Деятельность Андриса Лиепы и его фонда помогает вновь привлечь внимание к искусству музыкального театра, к музыке Стравинского, к «Русским сезонам». А к его балетам я отношусь как к парафразам на темы Фокина. Спектакли у него разные по качеству, но подлинность фокинской хореографии доказать очень сложно.
- Наверняка вы вернулись в театр как художественный руководитель с какими-то планами. Что планируете делать дальше?
- Я один из тех людей, кто несколько раз очень сильно ошибался, афишируя свои будущие планы. Поэтому несколько лет назад решил ничего не афишировать, а просто начинать тихо делать, а когда это уже станет реальностью, тогда объявлять. А иначе тут же появляются люди, которые или мешают, или советуют, или просто суетятся под ногами. Поэтому все, что я могу вам сказать, – буду заниматься несколькими крупными проектами в балете и в опере, буду реставрировать свои балеты и ставить новые.
Больше вы из меня не вытащите ни одного слова. Потому что потом мои слова искажаются, превращаются непонятным образом вообще во что-то, о чем я и не думал, и не говорил, а все это уже разносится и живёт своей жизнью сплетни, что доставляет мне немало неприятных эмоций.
- Понимаю. А есть у вас в планах приглашение других хороеографов, режиссеров, художников, артистов?

### Условие задачи 1
Как, судя по отрывку, воспринимаются балеты Андриса Лиепы?
### Условие задачи 2
Перепишите без изменений всё из записей с самого начала и до строки с «പന്മനയ്ക്ക്» включительно. Картинки в ответ не включайте.
Записи никак не связаны с отрывком.

### Исходные данные
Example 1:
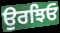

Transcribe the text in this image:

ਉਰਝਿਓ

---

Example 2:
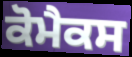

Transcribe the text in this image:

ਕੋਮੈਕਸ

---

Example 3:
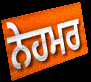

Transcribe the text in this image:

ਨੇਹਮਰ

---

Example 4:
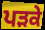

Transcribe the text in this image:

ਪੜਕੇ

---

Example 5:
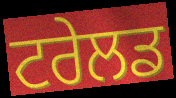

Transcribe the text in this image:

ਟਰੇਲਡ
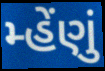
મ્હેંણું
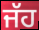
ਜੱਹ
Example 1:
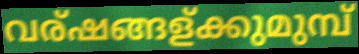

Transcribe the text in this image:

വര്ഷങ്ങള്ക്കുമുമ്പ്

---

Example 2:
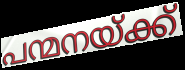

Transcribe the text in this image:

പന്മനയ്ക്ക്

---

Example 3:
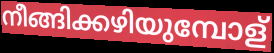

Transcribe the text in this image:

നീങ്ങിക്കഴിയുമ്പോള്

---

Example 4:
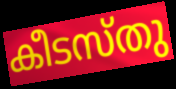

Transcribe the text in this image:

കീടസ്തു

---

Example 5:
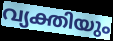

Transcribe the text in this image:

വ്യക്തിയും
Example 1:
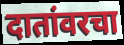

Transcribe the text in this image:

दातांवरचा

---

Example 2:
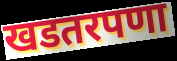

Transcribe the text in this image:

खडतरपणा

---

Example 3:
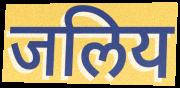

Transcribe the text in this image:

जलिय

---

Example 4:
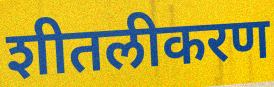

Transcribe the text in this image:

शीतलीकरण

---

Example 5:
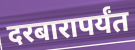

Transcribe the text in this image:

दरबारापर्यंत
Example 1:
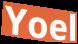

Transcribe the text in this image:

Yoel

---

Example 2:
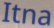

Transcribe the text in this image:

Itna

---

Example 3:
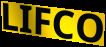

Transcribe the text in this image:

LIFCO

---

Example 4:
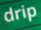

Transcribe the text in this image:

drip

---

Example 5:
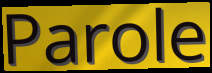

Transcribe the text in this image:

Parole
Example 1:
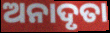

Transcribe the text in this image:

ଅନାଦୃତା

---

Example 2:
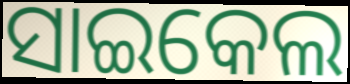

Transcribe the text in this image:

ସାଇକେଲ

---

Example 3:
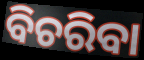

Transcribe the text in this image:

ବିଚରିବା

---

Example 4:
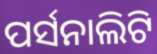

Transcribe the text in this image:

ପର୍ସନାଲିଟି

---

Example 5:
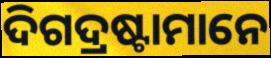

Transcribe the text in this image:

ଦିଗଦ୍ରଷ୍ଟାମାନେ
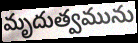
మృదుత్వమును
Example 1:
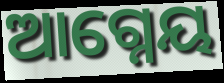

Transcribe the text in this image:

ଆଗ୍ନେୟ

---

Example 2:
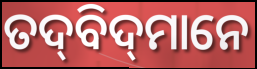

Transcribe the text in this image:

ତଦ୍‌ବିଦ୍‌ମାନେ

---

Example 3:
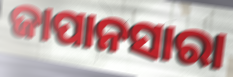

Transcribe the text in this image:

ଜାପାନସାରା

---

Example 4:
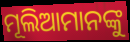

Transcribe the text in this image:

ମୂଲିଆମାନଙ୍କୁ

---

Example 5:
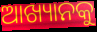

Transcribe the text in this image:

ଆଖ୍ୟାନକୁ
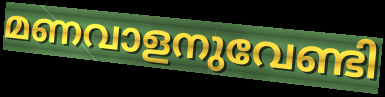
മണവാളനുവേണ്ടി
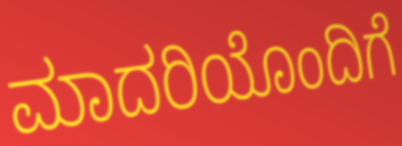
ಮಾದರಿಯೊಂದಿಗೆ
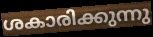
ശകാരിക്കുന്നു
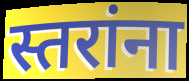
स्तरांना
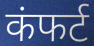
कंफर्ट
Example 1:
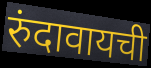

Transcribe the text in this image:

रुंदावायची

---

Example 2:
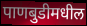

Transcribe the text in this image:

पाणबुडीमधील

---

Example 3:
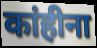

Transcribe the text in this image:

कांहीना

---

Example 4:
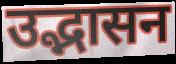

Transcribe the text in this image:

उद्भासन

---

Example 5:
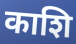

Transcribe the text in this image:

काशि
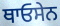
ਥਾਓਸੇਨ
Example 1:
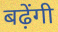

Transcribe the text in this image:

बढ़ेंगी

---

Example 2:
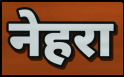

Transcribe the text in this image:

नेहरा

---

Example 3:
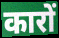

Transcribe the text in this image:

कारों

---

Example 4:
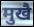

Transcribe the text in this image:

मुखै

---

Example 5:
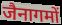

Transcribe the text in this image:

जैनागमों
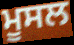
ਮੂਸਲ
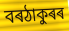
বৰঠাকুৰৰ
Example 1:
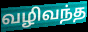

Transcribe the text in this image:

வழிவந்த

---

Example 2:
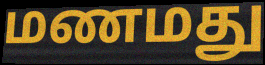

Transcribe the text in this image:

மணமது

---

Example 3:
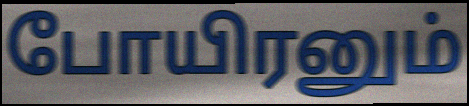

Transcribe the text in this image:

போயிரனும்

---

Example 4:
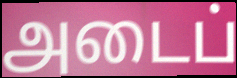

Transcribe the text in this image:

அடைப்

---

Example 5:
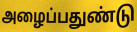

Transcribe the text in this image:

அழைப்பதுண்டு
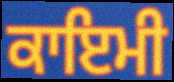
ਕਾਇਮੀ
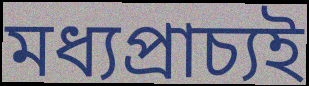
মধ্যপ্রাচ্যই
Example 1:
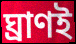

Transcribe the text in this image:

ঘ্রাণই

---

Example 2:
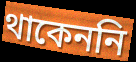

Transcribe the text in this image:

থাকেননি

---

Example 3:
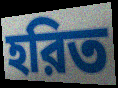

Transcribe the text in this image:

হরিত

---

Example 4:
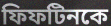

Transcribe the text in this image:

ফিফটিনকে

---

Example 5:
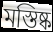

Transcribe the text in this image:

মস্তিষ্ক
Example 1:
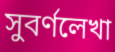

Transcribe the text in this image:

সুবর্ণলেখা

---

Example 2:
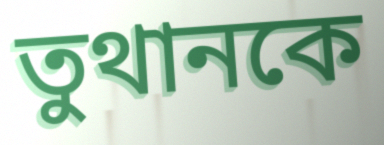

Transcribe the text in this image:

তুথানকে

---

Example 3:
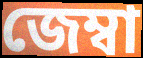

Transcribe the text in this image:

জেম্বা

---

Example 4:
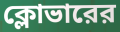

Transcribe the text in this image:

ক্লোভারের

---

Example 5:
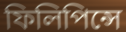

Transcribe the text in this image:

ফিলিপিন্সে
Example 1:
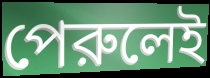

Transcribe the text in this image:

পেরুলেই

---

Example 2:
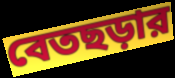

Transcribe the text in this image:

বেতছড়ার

### Полное решение 1
Как парафразы на темы Фокина.

### Полное решение 2
Example 1:

Transcribe the text in this image:

ਉਰਝਿਓ

---

Example 2:

Transcribe the text in this image:

ਕੋਮੈਕਸ

---

Example 3:

Transcribe the text in this image:

ਨੇਹਮਰ

---

Example 4:

Transcribe the text in this image:

ਪੜਕੇ

---

Example 5:

Transcribe the text in this image:

ਟਰੇਲਡ
મ્હેંણું
ਜੱਹ
Example 1:

Transcribe the text in this image:

വര്ഷങ്ങള്ക്കുമുമ്പ്

---

Example 2:

Transcribe the text in this image:

പന്മനയ്ക്ക്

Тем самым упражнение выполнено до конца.